For it is a very dramatized recreation of my black & silver book. Set in the 70’s it follows a young Special Agent Holden Ford (effectively Douglas in this universe) and an older pro Bill Tench (Ressler) as they go about conducting their earliest interviews. They do this very much on their own time amid scepticism & resistance from their fellow agents.

As a series it dips into real life cases & characters when it needs to – it’s portrayal of their very first interviewee Edmund Kemper is both chilling and chillingly accurate in regards to the person I had painted inside my head. To see Ed “come to life” after all these years is a sensation I can’t begin to describe.

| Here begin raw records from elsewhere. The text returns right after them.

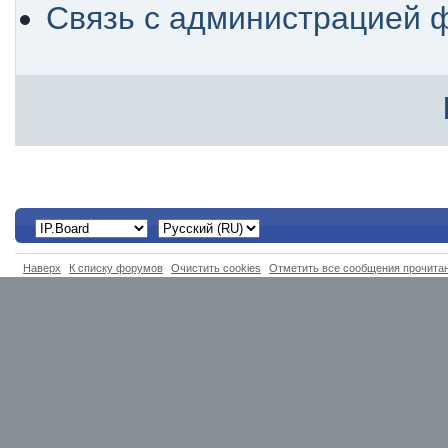
Связь с администрацией 
Наверх
К списку форумов
Очистить cookies
Отметить все сообщения прочит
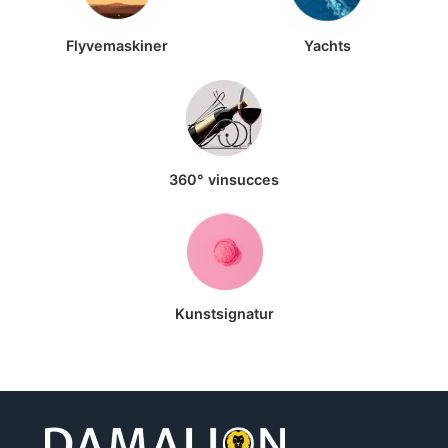
Flyvemaskiner
Yachts
360° vinsucces
Kunstsignatur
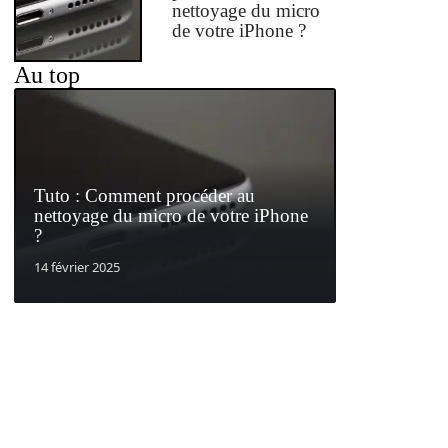
nettoyage du micro
de votre iPhone ?
Au top
Tuto : Comment procéder au
nettoyage du micro de votre iPhone
?
14 février 2025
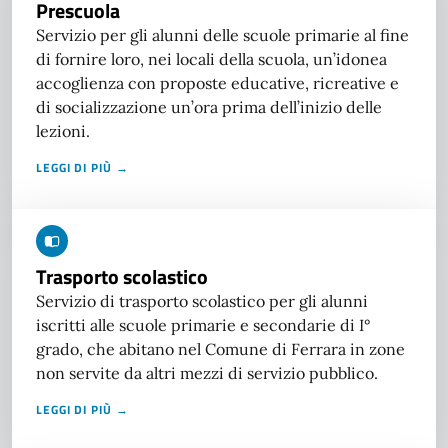
Prescuola
Servizio per gli alunni delle scuole primarie al fine
di fornire loro, nei locali della scuola, un’idonea
accoglienza con proposte educative, ricreative e
di socializzazione un’ora prima dell’inizio delle
lezioni.
LEGGI DI PIÙ →
Trasporto scolastico
Servizio di trasporto scolastico per gli alunni
iscritti alle scuole primarie e secondarie di I°
grado, che abitano nel Comune di Ferrara in zone
non servite da altri mezzi di servizio pubblico.
LEGGI DI PIÙ →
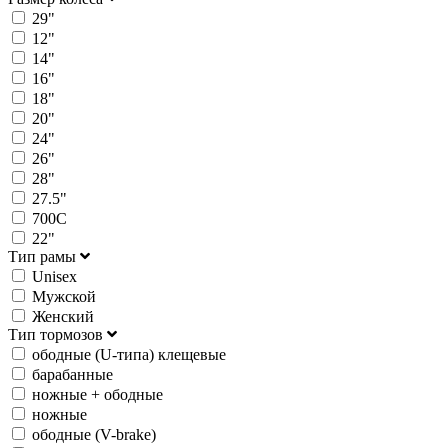
29"
12"
14"
16"
18"
20"
24"
26"
28"
27.5"
700C
22"
Тип рамы
Unisex
Мужской
Женский
Тип тормозов
ободные (U-типа) клещевые
барабанные
ножные + ободные
ножные
ободные (V-brake)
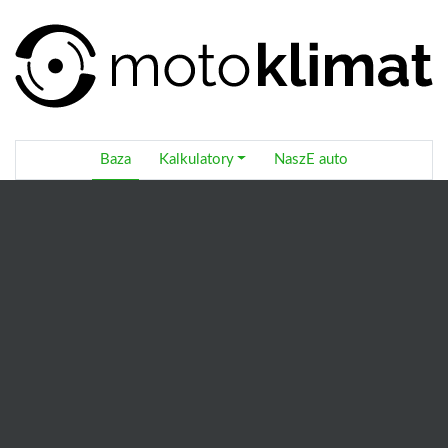
Baza
Kalkulatory
NaszE auto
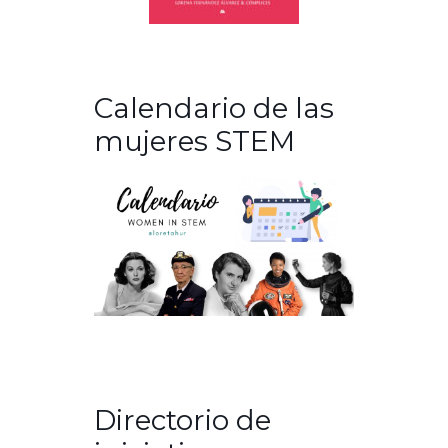
Calendario de las
mujeres STEM
Directorio de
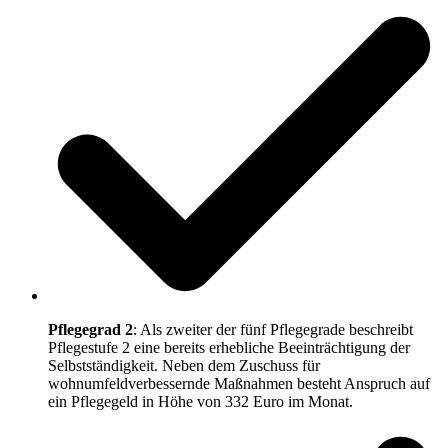
Pflegegrad 2
: Als zweiter der fünf Pflegegrade beschreibt
Pflegestufe 2 eine bereits erhebliche Beeinträchtigung der
Selbstständigkeit. Neben dem Zuschuss für
wohnumfeldverbessernde Maßnahmen besteht Anspruch auf
ein Pflegegeld in Höhe von 332 Euro im Monat.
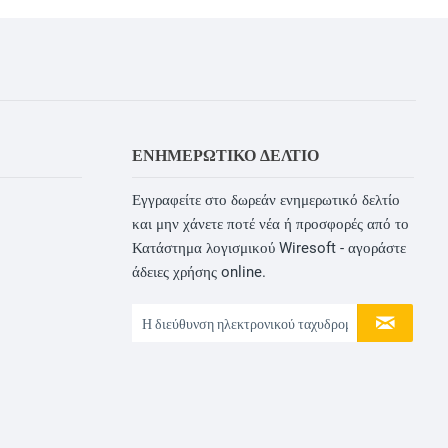
ΕΝΗΜΕΡΩΤΙΚΌ ΔΕΛΤΊΟ
Εγγραφείτε στο δωρεάν ενημερωτικό δελτίο
και μην χάνετε ποτέ νέα ή προσφορές από το
Κατάστημα λογισμικού Wiresoft - αγοράστε
άδειες χρήσης online.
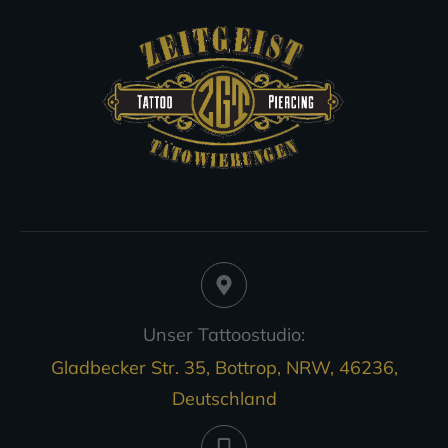
Unser Tattoostudio:
Gladbecker Str. 35, Bottrop, NRW, 46236,
Deutschland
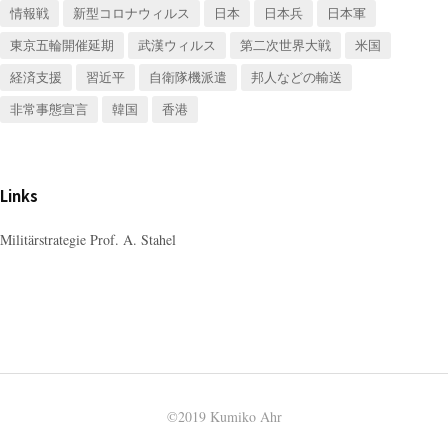
情報戦
新型コロナウィルス
日本
日本兵
日本軍
東京五輪開催延期
武漢ウィルス
第二次世界大戦
米国
経済支援
習近平
自衛隊機派遣
邦人などの輸送
非常事態宣言
韓国
香港
Links
Militärstrategie Prof. A. Stahel
©2019 Kumiko Ahr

Yet other elements – usually to do with the home lives of the two leads – are the stuff of typical TV drama. As a series its rhythm is hard to describe. It’s not a serial killer-of-the-week cop show by any stretch, yet it’s not a straight up dramatization of “real-life events” with all the oblique plotlines that can go with such a story.

What it certainly is, is compelling. Well set up for a 2nd season, you will be skipping the end credits big time to get to the next episode.

As a Douglas avatar, Ford – played by Jonathan Groff – will go through an interesting evolution in subsequent years (should the series go beyond 2) mainly because when profiling entered the world of popular media both Douglas and Ressler (by all accounts) had a huge falling out over credit.

Undoubtedly Mindhunter the book is a biography that very much downplays Ressler’s involvement, as it’s told through Douglas’s eyes. And by all accounts Douglas himself has no problem being Hollywood-ised in multiple ways – eg: he has been cited as the inspiration behind Silence of the Lamb’s Jack Crawford, as well as Criminals Minds’ Jason Gideon AND David Rossi.

Yet in the land of the internet – passionate advocates for both men often fall in the “either/or” category. Very much like how a lot of young Australian kids fell into “You’re either a Ford man or a Holden man. You can’t be both. One car is shit, the other is the real deal”.

It is this duality in fact that caused the producers to name Douglas’s character Holden Ford.

The series is also co-produced by Charlize Theron and David Fincher.

Also, I completely made up that bit about Holden’s name. I have no idea why they chose it.

Prognosis:
Series 2 will be just as good if not better than series 1. But it’ll jump the shark by series 3.